Todos los días purificaba su alma con el sacramento de la penitencia, diciendo que ignorando en qué día había de morir, debía estar siempre prevenido para la hora de su muerte.
Celebraba diariamente la misa con grande ternura y devoción, y antes de comulgar le oyeron decir algunas veces: “¡Señor! yo no te puedo recibir si no te vuelves a la primera especie eucarística”. Y era, como manifestó humildemente al superior, que se le aparecía Jesucristo en carne humana, unas veces con las señales de la pasión, y otras glorioso.
Ardiendo la ciudad en Salamanca en una guerra civil, causada por la enemistad de dos familias que habían atraído a sus bandos a la mayor parte de los vecinos, cuando todos respiraban ira y venganza, el santo predicó con tanto espíritu de Dios, que compuso las paces, y ablandó los ánimos que habían resistido a la autoridad de tres reyes.

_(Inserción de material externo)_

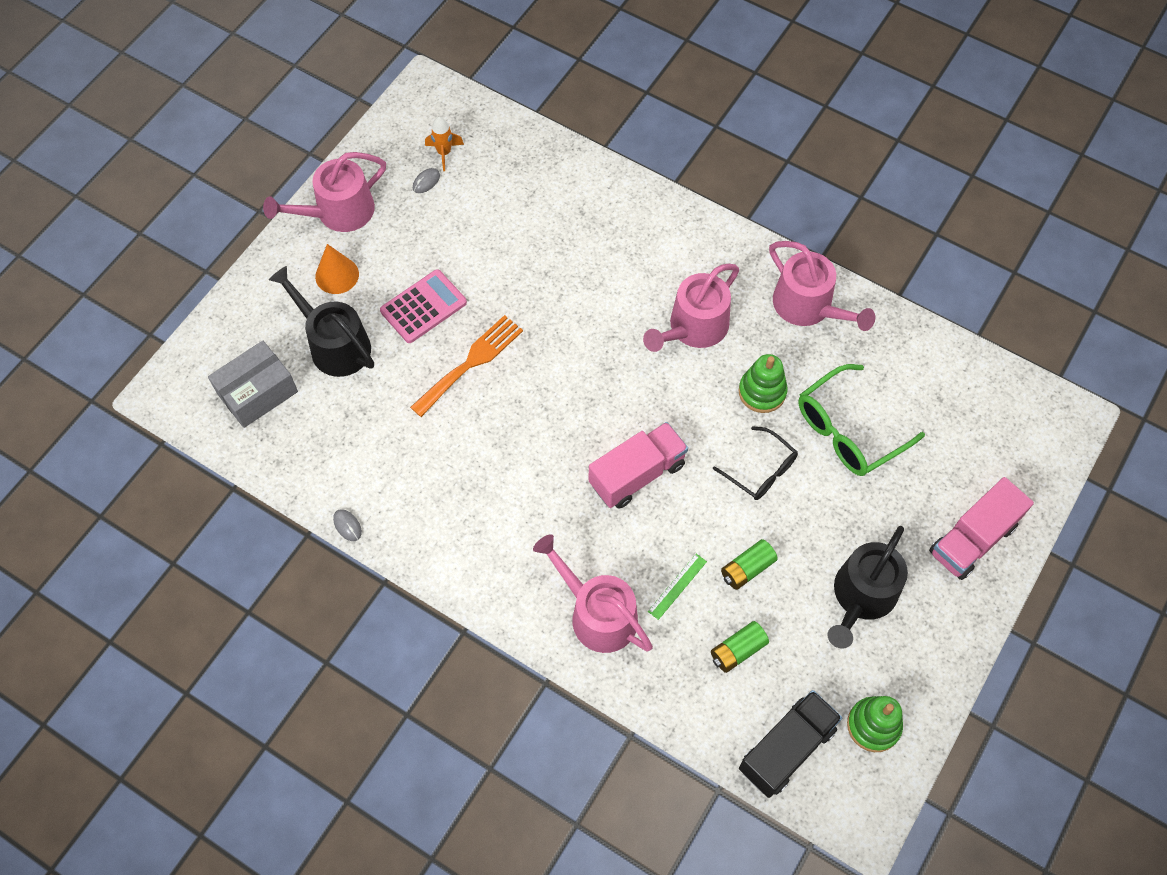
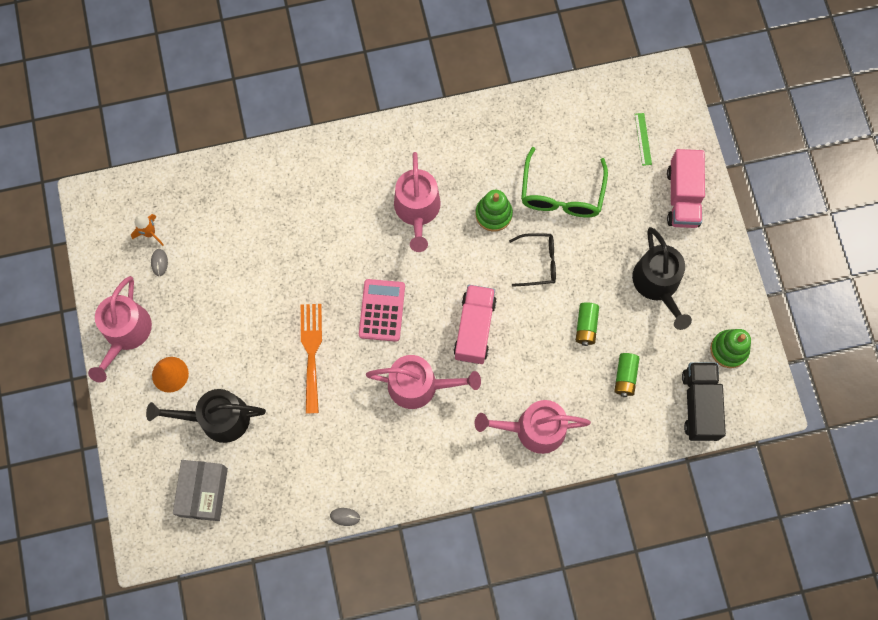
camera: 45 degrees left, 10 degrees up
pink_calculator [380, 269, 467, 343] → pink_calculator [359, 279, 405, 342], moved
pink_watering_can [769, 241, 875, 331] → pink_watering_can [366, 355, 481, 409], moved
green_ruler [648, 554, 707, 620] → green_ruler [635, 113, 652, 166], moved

En cierta ocasión se imaginó un caballero muy principal que el santo le había injuriado en sus sermones, y buscó asesinos para que le vengasen; mas cuando éstos iban a poner sus manos sacrílegas en el santo, que salía de la iglesia, quedaron inmobles y pasmados, hasta que reconociendo su culpa se echaron a sus pies para que les perdonase.
Pasando por una calle le dijeron que se había caído un muchacho dentro de un pozo, y movido el santo por las lágrimas de la madre, echó la bendición a las aguas del pozo, y subieron casi hasta el brocal. Entonces el santo alargó su correa al niño, el cual asido de ella salió del pozo sin haber recibido daño alguno.
Finalmente, después de haber convertido a penitencia a innumerables pecadores, quiso el Señor que muriese este santo por haber predicado contra la deshonestidad, como el Bautista: porque se tiene por cosa cierta que una dama muy principal, de cuyos lazos había el santo librado a un caballero, le dio un veneno que le causó la muerte.
Estuvo su santo cadáver en el féretro algunos días para satisfacer la devoción de innumerables gentes que acudieron a venerarle, y el Señor acreditó su santidad, con repetidos y grandes prodigios.
Reflexión: No hay duda que arden a veces los odios y enemistades con tan grandes llamas, que no bastan a apagarlas ni la manifiesta sinrazón de tomarse el hombre la venganza por sus propias manos, ni aun el temor de la muerte y del patíbulo. Pero el glorioso san Juan extinguía el fuego de los odios con la sangre de Cristo: porque en efecto, quien considera al divino Redentor perdonando en la cruz a los que le estaban crucificando, o no es cristiano, o debe perdonar también de corazón a sus enemigos.
Oración: Oh Dios, autor de la paz y amante de la caridad, que condecoraste al bienaventurado Juan, tu confesor, con la admirable gracia de componer a los enemistados: concédenos por sus méritos e intercesión, que afirmados en tu caridad, no nos separemos de ti por ningún motivo. Por Jesucristo, nuestro Señor. Amén.